Hacker News new | ask | show | jobs
by kleigenfreude 3506 days ago
> 1) It's 'hard' because you need a lot of 'training data' in order to train models etc.. It's hard to get.

Also, I'd imagine that the data could be bad/incomplete, e.g. data was collected in an inconsistent manner or in the wrong areas, leading to an incorrect solution that fits the data, but doesn't solve the problem.

This is the biggest concern I have in using the data that we've collected to come up with a solution using ML: no one ever intended for the data to be used for the purpose for which I would use it, and is incomplete or incorrect.

However, I think the chance of good things coming from inadequate data outweighs not trying to make use of the data.

1 comments

Yup.

You HN lads are smart, you're pretty quick to figure out all the 'next problems' that one would encounter.

Yes - getting the right training data can be surprisingly hard.

Did you know how hard it is to get a 'very official' large set of words for a given language?
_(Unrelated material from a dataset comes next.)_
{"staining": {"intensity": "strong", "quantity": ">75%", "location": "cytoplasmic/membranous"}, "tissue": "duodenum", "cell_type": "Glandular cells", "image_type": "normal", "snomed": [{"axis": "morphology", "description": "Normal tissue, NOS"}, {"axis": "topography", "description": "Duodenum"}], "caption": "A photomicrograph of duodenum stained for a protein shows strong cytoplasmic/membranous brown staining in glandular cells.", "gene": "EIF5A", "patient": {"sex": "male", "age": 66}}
It's hard!

There is no entity that really decides what language is - so you have to kind of determine it from what people write. But that takes a lot of writing, and frankly, you're making assumptions all the time there.

France has a body that's 'in charge' of their language so to speak, and most Western nations have entities that are 'roughly' that. Beyond the West, Japan and China ... it's a gong show.
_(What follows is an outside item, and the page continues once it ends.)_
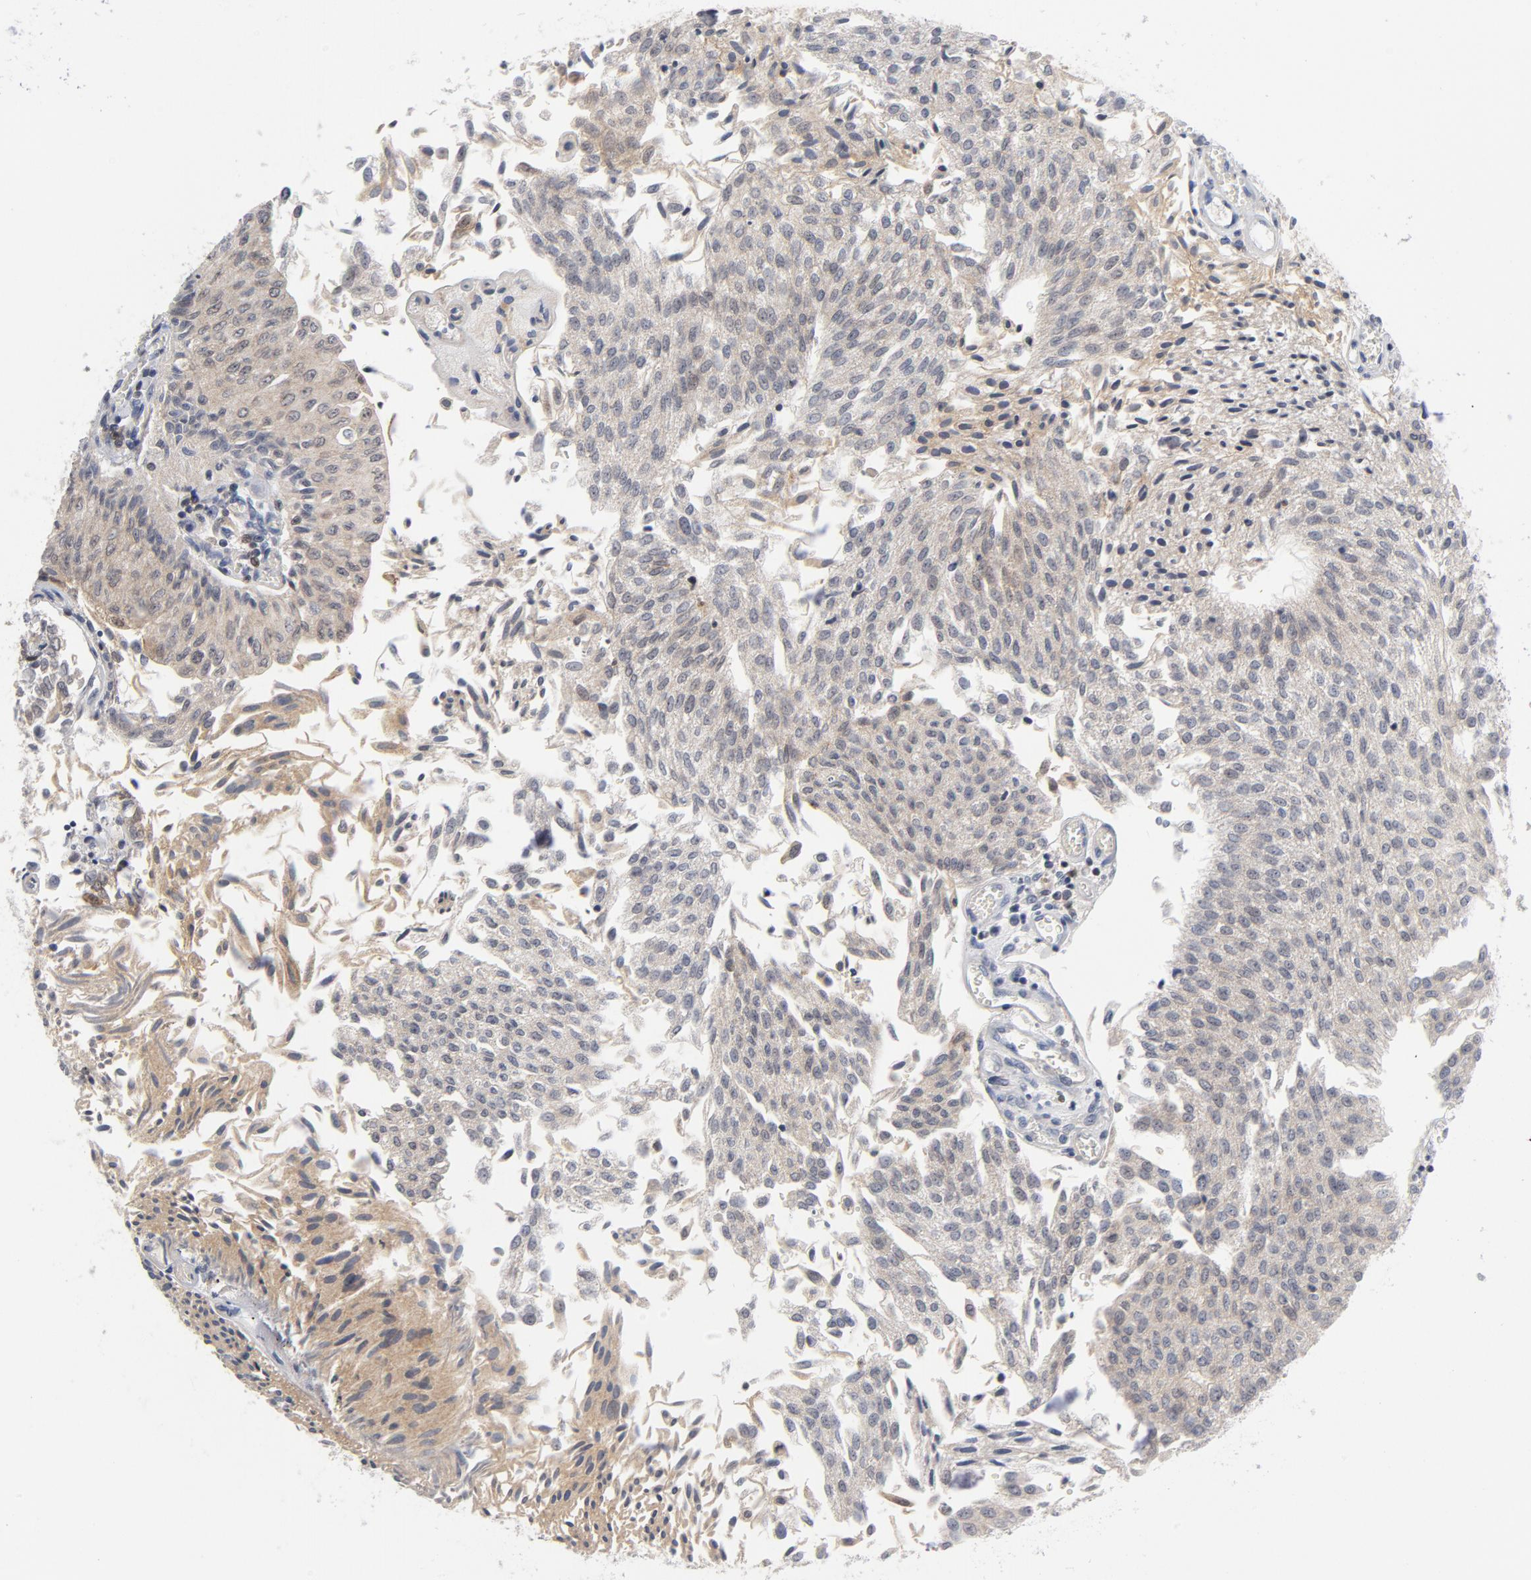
{"staining": {"intensity": "weak", "quantity": "25%-75%", "location": "cytoplasmic/membranous"}, "tissue": "urothelial cancer", "cell_type": "Tumor cells", "image_type": "cancer", "snomed": [{"axis": "morphology", "description": "Urothelial carcinoma, Low grade"}, {"axis": "topography", "description": "Urinary bladder"}], "caption": "This image displays urothelial carcinoma (low-grade) stained with IHC to label a protein in brown. The cytoplasmic/membranous of tumor cells show weak positivity for the protein. Nuclei are counter-stained blue.", "gene": "TRADD", "patient": {"sex": "male", "age": 86}}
'Filipino' is barely a language - even though many millions of people speak it, it varies in dialect from village to village and they barely resemble each other.

I think that someone will eventually come up with a 'probabilistic' OS because in the real world, nothing is certain ... some things are just more likely than others!

An official set of words is only useful if your NLP task is restricted to items that themselves are restricted in their language use. Twitter and SMS data sets are interesting because they represent something closer to casual speech rather than formal writing.

The French Academy provides an official dictionary and language usage, but speakers hardly restrict themselves to its contents.

Filipino mostly refers to the Manila dialect of Tagalog, whereas Tagalog is a language with many dialects existing in the Philippines. There are lots of languages in the Philippines but as far as I know they aren't referred to as Filipino.

For a lot of NLP problems you will probably have to make your own data set. It can be a lot of work.